The latest data on U.S. jobless claims shows both a continued drop in those seeking benefits, and an historically high number of people out of work.
New claims fell to 1.5 million… that's the 10th straight weekly decline, according to government data released Thursday. But that figure is still more than twice as high as the number of Americans who sought benefits at the peak of the great recession
And in another sobering gut check, those relying on jobless benefits beyond the first week, known as continuing claims, still hovers around an eye-popping 21 million.
Thursday's data served as a reminder of the long-road to recovery that lies ahead for the U.S. economy, despite a solid bounce-back in hiring last month.

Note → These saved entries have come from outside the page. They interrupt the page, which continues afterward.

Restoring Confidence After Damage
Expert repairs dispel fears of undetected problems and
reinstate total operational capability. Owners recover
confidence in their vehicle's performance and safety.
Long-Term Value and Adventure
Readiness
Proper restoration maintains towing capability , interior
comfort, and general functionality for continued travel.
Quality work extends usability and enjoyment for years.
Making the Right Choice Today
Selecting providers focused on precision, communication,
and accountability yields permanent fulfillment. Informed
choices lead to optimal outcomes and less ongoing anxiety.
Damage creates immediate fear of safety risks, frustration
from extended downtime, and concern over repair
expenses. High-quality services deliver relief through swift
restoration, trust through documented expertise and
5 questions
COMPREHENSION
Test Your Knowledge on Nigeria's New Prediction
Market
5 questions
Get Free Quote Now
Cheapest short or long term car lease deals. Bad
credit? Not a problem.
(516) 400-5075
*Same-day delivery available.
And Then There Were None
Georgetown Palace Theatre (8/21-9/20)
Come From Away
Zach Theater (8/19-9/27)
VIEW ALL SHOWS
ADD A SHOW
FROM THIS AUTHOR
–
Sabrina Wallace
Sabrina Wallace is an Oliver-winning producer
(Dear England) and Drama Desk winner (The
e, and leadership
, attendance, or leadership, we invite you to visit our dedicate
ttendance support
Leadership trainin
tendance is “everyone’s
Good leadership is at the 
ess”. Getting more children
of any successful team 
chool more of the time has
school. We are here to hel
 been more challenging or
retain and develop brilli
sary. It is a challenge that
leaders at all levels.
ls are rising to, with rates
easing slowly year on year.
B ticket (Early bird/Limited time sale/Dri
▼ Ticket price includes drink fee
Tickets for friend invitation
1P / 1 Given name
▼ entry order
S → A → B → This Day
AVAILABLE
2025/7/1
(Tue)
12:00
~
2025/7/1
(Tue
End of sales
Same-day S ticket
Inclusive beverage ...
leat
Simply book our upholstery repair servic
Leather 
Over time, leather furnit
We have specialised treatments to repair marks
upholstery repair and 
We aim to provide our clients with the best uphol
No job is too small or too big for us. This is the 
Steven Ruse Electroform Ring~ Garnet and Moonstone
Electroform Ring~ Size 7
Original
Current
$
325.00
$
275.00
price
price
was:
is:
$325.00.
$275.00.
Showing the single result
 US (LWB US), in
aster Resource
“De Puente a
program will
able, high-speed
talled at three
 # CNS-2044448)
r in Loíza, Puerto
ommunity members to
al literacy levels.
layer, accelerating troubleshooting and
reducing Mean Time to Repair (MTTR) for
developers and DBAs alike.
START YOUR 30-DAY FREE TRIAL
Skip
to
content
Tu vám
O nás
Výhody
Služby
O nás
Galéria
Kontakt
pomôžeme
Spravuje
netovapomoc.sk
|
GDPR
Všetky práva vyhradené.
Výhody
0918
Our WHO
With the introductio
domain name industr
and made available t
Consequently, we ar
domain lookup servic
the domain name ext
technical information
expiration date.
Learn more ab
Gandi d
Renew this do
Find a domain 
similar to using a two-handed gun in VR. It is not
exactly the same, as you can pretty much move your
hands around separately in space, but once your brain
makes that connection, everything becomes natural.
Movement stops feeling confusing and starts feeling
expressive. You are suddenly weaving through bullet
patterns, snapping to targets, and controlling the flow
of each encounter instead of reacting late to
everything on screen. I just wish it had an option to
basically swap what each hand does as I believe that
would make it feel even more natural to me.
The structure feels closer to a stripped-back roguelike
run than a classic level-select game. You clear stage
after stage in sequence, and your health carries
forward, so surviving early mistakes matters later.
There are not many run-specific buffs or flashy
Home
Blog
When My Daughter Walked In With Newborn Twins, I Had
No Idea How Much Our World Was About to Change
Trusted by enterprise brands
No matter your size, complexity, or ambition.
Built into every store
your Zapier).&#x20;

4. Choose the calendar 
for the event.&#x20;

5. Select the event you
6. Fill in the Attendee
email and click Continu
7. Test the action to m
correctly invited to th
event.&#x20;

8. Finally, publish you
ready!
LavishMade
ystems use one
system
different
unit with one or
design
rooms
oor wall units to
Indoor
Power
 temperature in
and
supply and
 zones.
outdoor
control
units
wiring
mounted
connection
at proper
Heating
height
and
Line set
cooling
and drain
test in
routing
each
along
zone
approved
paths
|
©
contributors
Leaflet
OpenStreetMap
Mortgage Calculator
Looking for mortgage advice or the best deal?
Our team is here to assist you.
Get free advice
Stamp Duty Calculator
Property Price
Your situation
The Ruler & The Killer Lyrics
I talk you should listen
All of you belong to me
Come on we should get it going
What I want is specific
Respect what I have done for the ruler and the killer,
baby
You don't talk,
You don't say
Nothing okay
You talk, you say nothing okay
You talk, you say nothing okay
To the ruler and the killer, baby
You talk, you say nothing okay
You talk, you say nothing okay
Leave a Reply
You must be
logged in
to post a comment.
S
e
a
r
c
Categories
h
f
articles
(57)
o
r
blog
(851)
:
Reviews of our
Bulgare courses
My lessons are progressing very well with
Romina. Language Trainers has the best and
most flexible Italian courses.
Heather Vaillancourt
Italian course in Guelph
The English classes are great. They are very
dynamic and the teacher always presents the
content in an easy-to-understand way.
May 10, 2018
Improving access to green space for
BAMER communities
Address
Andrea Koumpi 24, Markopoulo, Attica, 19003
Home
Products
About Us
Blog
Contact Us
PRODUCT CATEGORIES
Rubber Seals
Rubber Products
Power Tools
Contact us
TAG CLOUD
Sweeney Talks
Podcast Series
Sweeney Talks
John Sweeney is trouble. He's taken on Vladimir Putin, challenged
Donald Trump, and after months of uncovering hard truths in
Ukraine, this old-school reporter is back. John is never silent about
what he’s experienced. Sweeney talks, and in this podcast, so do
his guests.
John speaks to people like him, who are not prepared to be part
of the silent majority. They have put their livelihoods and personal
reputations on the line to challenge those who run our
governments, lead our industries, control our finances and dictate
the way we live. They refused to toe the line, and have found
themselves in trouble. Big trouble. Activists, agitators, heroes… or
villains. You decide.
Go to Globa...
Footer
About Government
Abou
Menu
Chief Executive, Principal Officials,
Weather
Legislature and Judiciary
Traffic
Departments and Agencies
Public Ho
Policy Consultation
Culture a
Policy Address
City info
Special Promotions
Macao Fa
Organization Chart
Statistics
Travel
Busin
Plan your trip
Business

Federal Reserve Chairman Jerome Powell admitted as much in a webcast with journalist on Wednesday.
"The May employment report, of course, was a welcome surprise, very pleased. We hope we get many more like it. But I think we have to be honest that it's a long road, depending on how you count it, well more than 20 million people displaced in the labor market. It's going to take some time. And we are going to be deploying our tools, all of our tools to their full extent in pursuit of those goals, however long it takes."
The Fed's grim outlook was cited as one of the reasons the stock market is trading sharply lower on Thursday.
Investors were also un-nerved by new signs that a second-wave of the health crisis is emerging in states that were early to re-open.